(Stored records)
[start]

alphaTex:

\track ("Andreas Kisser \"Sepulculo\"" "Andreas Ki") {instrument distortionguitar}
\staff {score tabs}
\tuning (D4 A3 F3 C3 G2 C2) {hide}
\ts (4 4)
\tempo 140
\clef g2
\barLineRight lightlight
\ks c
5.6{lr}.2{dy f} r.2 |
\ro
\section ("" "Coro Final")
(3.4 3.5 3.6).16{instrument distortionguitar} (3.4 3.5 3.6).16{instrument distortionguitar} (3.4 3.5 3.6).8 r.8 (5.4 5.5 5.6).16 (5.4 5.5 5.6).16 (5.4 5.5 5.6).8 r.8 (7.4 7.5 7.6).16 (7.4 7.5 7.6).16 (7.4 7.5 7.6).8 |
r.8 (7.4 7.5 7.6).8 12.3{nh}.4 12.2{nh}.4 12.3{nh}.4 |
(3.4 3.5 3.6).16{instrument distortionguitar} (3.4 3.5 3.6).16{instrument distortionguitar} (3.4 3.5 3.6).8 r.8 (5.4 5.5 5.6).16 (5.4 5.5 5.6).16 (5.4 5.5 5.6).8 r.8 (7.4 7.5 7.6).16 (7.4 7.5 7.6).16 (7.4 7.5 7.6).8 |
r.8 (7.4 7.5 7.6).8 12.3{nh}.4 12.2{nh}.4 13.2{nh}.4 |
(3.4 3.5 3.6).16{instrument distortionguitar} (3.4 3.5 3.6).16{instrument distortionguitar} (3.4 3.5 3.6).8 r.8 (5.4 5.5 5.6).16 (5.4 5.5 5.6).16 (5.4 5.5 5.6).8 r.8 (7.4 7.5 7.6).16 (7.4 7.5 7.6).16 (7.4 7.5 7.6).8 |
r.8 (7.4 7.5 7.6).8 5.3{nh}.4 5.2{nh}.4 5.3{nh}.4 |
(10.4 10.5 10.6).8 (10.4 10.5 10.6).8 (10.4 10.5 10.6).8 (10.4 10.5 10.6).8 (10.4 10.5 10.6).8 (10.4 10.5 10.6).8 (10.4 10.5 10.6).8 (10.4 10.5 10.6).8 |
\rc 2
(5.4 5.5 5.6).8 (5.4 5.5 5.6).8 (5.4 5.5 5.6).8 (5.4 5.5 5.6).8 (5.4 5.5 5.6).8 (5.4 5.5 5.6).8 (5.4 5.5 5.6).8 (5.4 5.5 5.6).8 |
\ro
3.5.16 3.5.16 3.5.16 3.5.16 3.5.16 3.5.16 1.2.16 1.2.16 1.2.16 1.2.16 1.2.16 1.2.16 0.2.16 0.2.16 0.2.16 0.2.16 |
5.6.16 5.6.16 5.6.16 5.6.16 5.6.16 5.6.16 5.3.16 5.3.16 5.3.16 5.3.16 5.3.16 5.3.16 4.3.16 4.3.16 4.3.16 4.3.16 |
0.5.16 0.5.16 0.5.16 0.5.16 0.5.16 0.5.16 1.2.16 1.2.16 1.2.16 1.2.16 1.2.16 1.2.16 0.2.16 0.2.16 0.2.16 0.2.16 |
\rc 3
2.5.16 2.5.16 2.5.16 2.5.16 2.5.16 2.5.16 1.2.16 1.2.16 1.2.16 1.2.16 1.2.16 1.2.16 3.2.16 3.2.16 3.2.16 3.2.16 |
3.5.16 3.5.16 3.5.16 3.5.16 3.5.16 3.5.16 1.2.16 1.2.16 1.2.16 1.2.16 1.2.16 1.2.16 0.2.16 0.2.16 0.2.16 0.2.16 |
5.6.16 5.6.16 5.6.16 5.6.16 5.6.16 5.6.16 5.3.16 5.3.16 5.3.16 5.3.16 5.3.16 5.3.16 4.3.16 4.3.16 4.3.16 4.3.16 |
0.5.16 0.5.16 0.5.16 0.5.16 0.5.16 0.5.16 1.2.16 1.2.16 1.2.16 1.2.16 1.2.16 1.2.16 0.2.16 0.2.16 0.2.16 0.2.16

[end]

What you should do:
Please reproduce every line of the listing above without any change.

Reply to the exercise:
alphaTex:

\track ("Andreas Kisser \"Sepulculo\"" "Andreas Ki") {instrument distortionguitar}
\staff {score tabs}
\tuning (D4 A3 F3 C3 G2 C2) {hide}
\ts (4 4)
\tempo 140
\clef g2
\barLineRight lightlight
\ks c
5.6{lr}.2{dy f} r.2 |
\ro
\section ("" "Coro Final")
(3.4 3.5 3.6).16{instrument distortionguitar} (3.4 3.5 3.6).16{instrument distortionguitar} (3.4 3.5 3.6).8 r.8 (5.4 5.5 5.6).16 (5.4 5.5 5.6).16 (5.4 5.5 5.6).8 r.8 (7.4 7.5 7.6).16 (7.4 7.5 7.6).16 (7.4 7.5 7.6).8 |
r.8 (7.4 7.5 7.6).8 12.3{nh}.4 12.2{nh}.4 12.3{nh}.4 |
(3.4 3.5 3.6).16{instrument distortionguitar} (3.4 3.5 3.6).16{instrument distortionguitar} (3.4 3.5 3.6).8 r.8 (5.4 5.5 5.6).16 (5.4 5.5 5.6).16 (5.4 5.5 5.6).8 r.8 (7.4 7.5 7.6).16 (7.4 7.5 7.6).16 (7.4 7.5 7.6).8 |
r.8 (7.4 7.5 7.6).8 12.3{nh}.4 12.2{nh}.4 13.2{nh}.4 |
(3.4 3.5 3.6).16{instrument distortionguitar} (3.4 3.5 3.6).16{instrument distortionguitar} (3.4 3.5 3.6).8 r.8 (5.4 5.5 5.6).16 (5.4 5.5 5.6).16 (5.4 5.5 5.6).8 r.8 (7.4 7.5 7.6).16 (7.4 7.5 7.6).16 (7.4 7.5 7.6).8 |
r.8 (7.4 7.5 7.6).8 5.3{nh}.4 5.2{nh}.4 5.3{nh}.4 |
(10.4 10.5 10.6).8 (10.4 10.5 10.6).8 (10.4 10.5 10.6).8 (10.4 10.5 10.6).8 (10.4 10.5 10.6).8 (10.4 10.5 10.6).8 (10.4 10.5 10.6).8 (10.4 10.5 10.6).8 |
\rc 2
(5.4 5.5 5.6).8 (5.4 5.5 5.6).8 (5.4 5.5 5.6).8 (5.4 5.5 5.6).8 (5.4 5.5 5.6).8 (5.4 5.5 5.6).8 (5.4 5.5 5.6).8 (5.4 5.5 5.6).8 |
\ro
3.5.16 3.5.16 3.5.16 3.5.16 3.5.16 3.5.16 1.2.16 1.2.16 1.2.16 1.2.16 1.2.16 1.2.16 0.2.16 0.2.16 0.2.16 0.2.16 |
5.6.16 5.6.16 5.6.16 5.6.16 5.6.16 5.6.16 5.3.16 5.3.16 5.3.16 5.3.16 5.3.16 5.3.16 4.3.16 4.3.16 4.3.16 4.3.16 |
0.5.16 0.5.16 0.5.16 0.5.16 0.5.16 0.5.16 1.2.16 1.2.16 1.2.16 1.2.16 1.2.16 1.2.16 0.2.16 0.2.16 0.2.16 0.2.16 |
\rc 3
2.5.16 2.5.16 2.5.16 2.5.16 2.5.16 2.5.16 1.2.16 1.2.16 1.2.16 1.2.16 1.2.16 1.2.16 3.2.16 3.2.16 3.2.16 3.2.16 |
3.5.16 3.5.16 3.5.16 3.5.16 3.5.16 3.5.16 1.2.16 1.2.16 1.2.16 1.2.16 1.2.16 1.2.16 0.2.16 0.2.16 0.2.16 0.2.16 |
5.6.16 5.6.16 5.6.16 5.6.16 5.6.16 5.6.16 5.3.16 5.3.16 5.3.16 5.3.16 5.3.16 5.3.16 4.3.16 4.3.16 4.3.16 4.3.16 |
0.5.16 0.5.16 0.5.16 0.5.16 0.5.16 0.5.16 1.2.16 1.2.16 1.2.16 1.2.16 1.2.16 1.2.16 0.2.16 0.2.16 0.2.16 0.2.16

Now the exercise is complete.